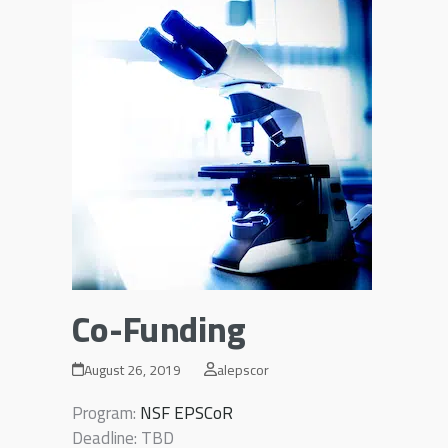
Co-Funding
August 26, 2019
alepscor
Program:
NSF EPSCoR
Deadline: TBD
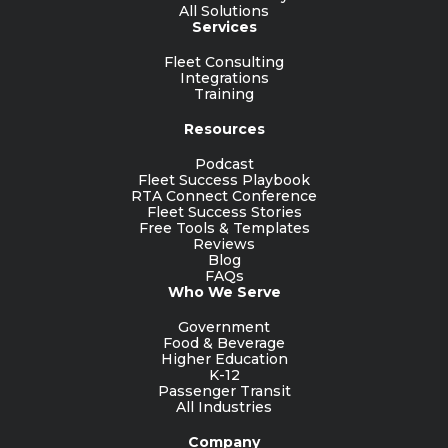
All Solutions
Services
Fleet Consulting
Integrations
Training
Resources
Podcast
Fleet Success Playbook
RTA Connect Conference
Fleet Success Stories
Free Tools & Templates
Reviews
Blog
FAQs
Who We Serve
Government
Food & Beverage
Higher Education
K-12
Passenger Transit
All Industries
Company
▬▬▬▬▬▬▬▬▬▬
EXERCISE DIRECTIONS =>
Print the material again word for word. Please drop every picture.

EXERCISE ANSWER =>
Co-Funding
August 26, 2019
alepscor
Program:
NSF EPSCoR
Deadline: TBD
All Solutions
Services
Fleet Consulting
Integrations
Training
Resources
Podcast
Fleet Success Playbook
RTA Connect Conference
Fleet Success Stories
Free Tools & Templates
Reviews
Blog
FAQs
Who We Serve
Government
Food & Beverage
Higher Education
K-12
Passenger Transit
All Industries
Company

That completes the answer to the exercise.